** Selected passage **
■ ■ ■ ■ ■ ■ ■

2.1 The HyperText Transfer Protocol, HTTP
The HyperText Transfer Protocol (HTTP) is the World Wide Web’s application-layer protocol. HTTP operates by having a client (usually the browser) initiate a connection to a server, send some request, and then read the server’s response. HTTP defines the structure of these messages and how the clients and servers exchange messages.
A web object is simply a file, such as an HTML file, a JPEG image, or a video clip. A web page usually consists of one HTML file with several referenced objects. A page or an object is addressed by a single Uniform Resource Locator (URL). When one wants to access a HTML page, the web browser initiates a request to the server and asks for the HTML file. If the request is successful, the server replies to the web browser with a response that contains the HTML file. The web browser examines the HTML file, identifies the referenced objects, and for each referenced object, initiates a request to retrieve the object.
An example of an HTTP request/response is shown in Figure 1. Both the request and response consist of a message header followed by a message body. The header is composed of several lines, separated by a carriage return line feed (CRLF, “\r\n”). For each message, the first line of the header indicates the type of the message. Zero or more header lines follow the first line; these lines specify additional information about this message. The end of header is marked by an empty line. The message body may contain text, binary data, or even nothing at all.
1
Request
GET /1MB.zip HTTP/1.1\r\n
Connection: close\r\n
Host: speedtest.tele2.net\r\n
If-Modified-Since: 0\r\n
\r\n
Response
HTTP/1.1 200 OK\r\n
Accept-Ranges: bytes\r\n
Connection: close\r\n
Content-Length: 1048576\r\n
Content-Type: application/zip\r\n
Date: Fri, 16 Oct 2020 07:54:51 GMT\r\n
ETag: “5c90e255-100000″\r\n
Last-Modified: Tue, 19 Mar 2019 12:36:37 GMT\r\n
Server: nginx\r\n
\r\n [body]
Figure 1: Example HTTP request and response message. In the request, the client asks for /1MB.zip from the web server speedtest.tele2.net over HTTP/1.1. In the server’s response, the server in forms the client that the request was successful with the status code 200 and several additional header lines that carry information about this response. Note that each line is ended by a CRLF.

■ ■ ■ ■ ■ ■ ■

** Task material **
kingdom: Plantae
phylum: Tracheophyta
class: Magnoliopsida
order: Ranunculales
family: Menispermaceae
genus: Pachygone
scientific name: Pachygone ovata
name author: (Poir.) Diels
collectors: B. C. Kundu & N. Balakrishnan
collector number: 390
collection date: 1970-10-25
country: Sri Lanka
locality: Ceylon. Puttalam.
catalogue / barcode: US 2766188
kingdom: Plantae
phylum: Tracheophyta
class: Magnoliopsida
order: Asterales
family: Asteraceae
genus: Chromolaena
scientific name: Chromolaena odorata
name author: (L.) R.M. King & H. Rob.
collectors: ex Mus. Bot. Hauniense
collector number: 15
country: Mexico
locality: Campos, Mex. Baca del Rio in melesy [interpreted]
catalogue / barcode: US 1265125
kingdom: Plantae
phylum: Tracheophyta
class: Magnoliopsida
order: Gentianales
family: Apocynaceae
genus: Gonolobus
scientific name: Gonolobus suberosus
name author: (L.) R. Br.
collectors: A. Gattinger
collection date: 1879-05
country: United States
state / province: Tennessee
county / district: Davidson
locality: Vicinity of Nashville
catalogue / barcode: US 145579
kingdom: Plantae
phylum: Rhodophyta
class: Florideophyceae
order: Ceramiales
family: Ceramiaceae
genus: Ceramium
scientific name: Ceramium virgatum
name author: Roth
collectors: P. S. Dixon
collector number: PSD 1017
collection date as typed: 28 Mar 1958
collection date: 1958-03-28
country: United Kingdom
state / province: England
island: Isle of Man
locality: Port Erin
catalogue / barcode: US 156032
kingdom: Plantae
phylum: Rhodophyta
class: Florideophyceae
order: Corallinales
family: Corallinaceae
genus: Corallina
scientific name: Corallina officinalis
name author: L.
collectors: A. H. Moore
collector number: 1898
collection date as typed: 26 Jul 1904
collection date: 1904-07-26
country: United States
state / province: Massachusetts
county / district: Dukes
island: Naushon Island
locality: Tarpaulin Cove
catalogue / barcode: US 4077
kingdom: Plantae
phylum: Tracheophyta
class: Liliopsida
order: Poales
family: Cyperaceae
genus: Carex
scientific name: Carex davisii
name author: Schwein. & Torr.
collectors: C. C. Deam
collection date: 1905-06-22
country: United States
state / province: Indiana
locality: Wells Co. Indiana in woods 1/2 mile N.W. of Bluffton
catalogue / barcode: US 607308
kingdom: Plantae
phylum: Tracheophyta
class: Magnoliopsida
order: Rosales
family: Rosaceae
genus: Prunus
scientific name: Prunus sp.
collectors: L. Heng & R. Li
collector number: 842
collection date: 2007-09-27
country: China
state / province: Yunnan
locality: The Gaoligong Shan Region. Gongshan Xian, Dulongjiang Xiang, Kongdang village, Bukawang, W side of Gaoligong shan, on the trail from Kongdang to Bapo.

■ ■ ■ ■ ■ ■ ■

** Task set **
• A. Convert the rows to a two-column CSV with the columns "field" and "value" and one CSV line per row. Begin at the row containing "genus: Ceramium" and stop after the last row, putting each field and each value in its own quoted field with any line breaks turned into spaces.
• B. Carry on the passage about HTTP from where it stops.
The HTTP passage and the rows have nothing to do with each other.

** Responses to the tasks **
• A.
field,value
"genus:","Ceramium"
"scientific name:","Ceramium virgatum"
"name author:","Roth"
"collectors:","P. S. Dixon"
"collector number:","PSD 1017"
"collection date as typed:","28 Mar 1958"
"collection date:","1958-03-28"
"country:","United Kingdom"
"state / province:","England"
"island:","Isle of Man"
"locality:","Port Erin"
"catalogue / barcode:","US 156032"
"kingdom:","Plantae"
"phylum:","Rhodophyta"
"class:","Florideophyceae"
"order:","Corallinales"
"family:","Corallinaceae"
"genus:","Corallina"
"scientific name:","Corallina officinalis"
"name author:","L."
"collectors:","A. H. Moore"
"collector number:","1898"
"collection date as typed:","26 Jul 1904"
"collection date:","1904-07-26"
"country:","United States"
"state / province:","Massachusetts"
"county / district:","Dukes"
"island:","Naushon Island"
"locality:","Tarpaulin Cove"
"catalogue / barcode:","US 4077"
"kingdom:","Plantae"
"phylum:","Tracheophyta"
"class:","Liliopsida"
"order:","Poales"
"family:","Cyperaceae"
"genus:","Carex"
"scientific name:","Carex davisii"
"name author:","Schwein. & Torr."
"collectors:","C. C. Deam"
"collection date:","1905-06-22"
"country:","United States"
"state / province:","Indiana"
"locality:","Wells Co. Indiana in woods 1/2 mile N.W. of Bluffton"
"catalogue / barcode:","US 607308"
"kingdom:","Plantae"
"phylum:","Tracheophyta"
"class:","Magnoliopsida"
"order:","Rosales"
"family:","Rosaceae"
"genus:","Prunus"
"scientific name:","Prunus sp."
"collectors:","L. Heng & R. Li"
"collector number:","842"
"collection date:","2007-09-27"
"country:","China"
"state / province:","Yunnan"
"locality:","The Gaoligong Shan Region. Gongshan Xian, Dulongjiang Xiang, Kongdang village, Bukawang, W side of Gaoligong shan, on the trail from Kongdang to Bapo."

• B.
There are eight request methods that indicate what the client wants the server to do. In this lab, we consider only the GET method, which is used to request objects from the server. The GET request must include the path to the object the client wishes to download and the HTTP version. In the above example, the path is /1MB.zip and the HTTP version is HTTP/1.1. Some request methods (such as POST) that transmit data to the server include the data in a message body.i However, the GET method does not have a message body.
In its response, the server indicates the HTTP version, status code and status description. The status code and status description indicate whether the request was successful and, if not, why the request failed. Common status codes and status description include
• 200 OK: Request succeeded
• 403 Forbidden: The request failed because access to the resource is not allowed.
• 404 Not Found: The request is failed because the referenced object could not be found.
2
• 500 Internal Server Error: There is something wrong at the server side. For a more detailed information about HTTP, please see:
• Computer Networking: A Top-Down Approach, Sixth Edition, page 97 – 105. • Wikipedia Entry
• RFC 2612: HTTP/1.1 and RFC 1945: HTTP/1.0
2.2 Proxy Server [Wikipedia Entry]
As shown in Figure 2, a proxy server is a program that acts as a middleman between a client and an end server. Instead of requesting an object from the server directly, the client sends the request to the proxy, which forwards the request to the server. When the server replies to the proxy, the proxy returns the response to the requesting client.
Figure 2: The client sends request to the proxy and the proxy forwards the request to the server. The proxy awaits the server’s response and returns it to the client.
Proxies are used for many purposes. Sometimes proxies are used as firewalls, such that the proxy is the only way for a client behind a firewall to contact any server outside. Proxies are also used as anonymizers. By removing or modifying a request header, a proxy can make the client anonymous to the server. By examining the request header, a proxy can filter and block requests, for example, blocking any request where the URL contains the keyword “facebook”.
An important application of proxies is to cache web objects by storing a copy when the first request is made, and then serving that copy in response to future requests rather than going to the server. For large business or ISPs, caching frequently requested object can reduce the communication cost.
3 A simple HTTP client
In order to understand the HTTP message exchange and to focus on the implementation of proxy, a simple command line HTTP client is provided to you along with the skeleton code
3
on Mimir. Several classes are provided along with this simple HTTP client, which can help you construct the proxy.
Usage: ./client [options]
The following options are available:
-s host URL
-p proxy URL
-i client_id
-h display help message
The URL to the desired web object must be specified by the argument -s. The arguments -p and -i are optional (the latter is only used to tag the proxy output for the test cases / debugging).
Example invocation without proxy:
./client -s http://www.google.com/index.html
This invocation does exactly the same thing as in Figure 1 and stores a copy of index.html
in Download folder under current directory.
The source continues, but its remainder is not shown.